President of the Douglas-Coldwell Foundation
- Incumbent
- Assumed office September 13, 2022
- Preceded by: Karl Belanger

Member of Parliament for London—Fanshawe
- In office January 23, 2006 – October 21, 2019
- Preceded by: Pat O'Brien
- Succeeded by: Lindsay Mathyssen

Chair of the Standing Committee on Status of Women
- In office November 15, 2011 – April 22, 2012
- Minister: Rona Ambrose
- Preceded by: Niki Ashton
- Succeeded by: Marie-Claude Morin

Member of the Ontario Provincial Parliament for Middlesex
- In office September 6, 1990 – June 7, 1995
- Preceded by: Doug Reycraft
- Succeeded by: Bruce Smith

Personal details
- Born: August 16, 1951 (age 74) London, Ontario, Canada
- Party: New Democratic Party
- Spouse: Keith Mathyssen
- Children: Lindsay Mathyssen
- Profession: Community activist; high school teacher;

= Irene Mathyssen =

Canadian politician (born 1951)

Irene R. Mathyssen (born August 16, 1951) is a Canadian politician and was a Member of Parliament in the House of Commons of Canada from 2006 until 2019. She was previously a New Democratic Party Member of Provincial Parliament (MPP) in Ontario from 1990 to 1995, and briefly served as a minister in the government of Premier Bob Rae.

==Background==
Mathyssen was educated at the University of Western Ontario from 1970 to 1975, receiving a Bachelor of Arts degree in English and Drama, and a Bachelor of Education degree. She taught English at Saunders Secondary School in London, Ontario, until 2006 except for a five-year break between 1990 and 1995 when she was an MPP. She served on the District 11 Ontario Secondary School Teachers' Federation Political Action Committee. She was a vocal opponent of the Invasion of Iraq in 2003 and participated in many local peace rallies.
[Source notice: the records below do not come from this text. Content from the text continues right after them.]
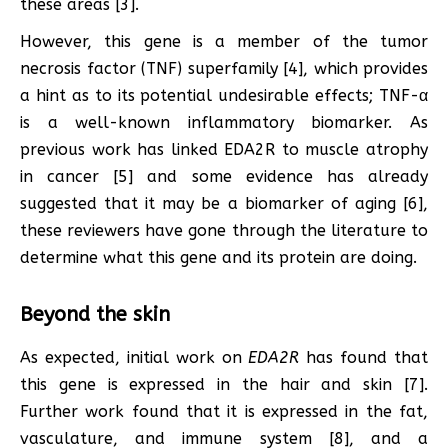
these areas [3].
However, this gene is a member of the tumor
necrosis factor (TNF) superfamily [4], which provides
a hint as to its potential undesirable effects; TNF-α
is a well-known inflammatory biomarker. As
previous work has linked EDA2R to muscle atrophy
in cancer [5] and some evidence has already
suggested that it may be a biomarker of aging [6],
these reviewers have gone through the literature to
determine what this gene and its protein are doing.
Beyond the skin
As expected, initial work on
EDA2R
has found that
this gene is expressed in the hair and skin [7].
Further work found that it is expressed in the fat,
vasculature, and immune system [8], and a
Mathyssen was a member of the Ontario Health Coalition. She was president of the Middlesex NDP riding association from 1989 to 1990.

==Provincial politics==
She was elected to represent the riding of Middlesex in the Legislative Assembly of Ontario in the 1990 provincial election, defeating incumbent Liberal Doug Reycraft by 520 votes (out of 38,382 cast). She served as a government Whip from 1990 to 1991, and was a parliamentary assistant to the Minister of the Environment from 1991 to 1994. In that capacity she announced that 6 million dollars would be spent on the cleanup of beaches in rural areas which were closed mostly due to agricultural runoff issues. In 1993, she voted against a government bill to allow a municipal expansion into her rural riding. During the debate she lamented about her lack of influence on the bill. She said, "There have been times when I felt utterly powerless in all of this. It's a strange feeling for one who came here with such high hopes."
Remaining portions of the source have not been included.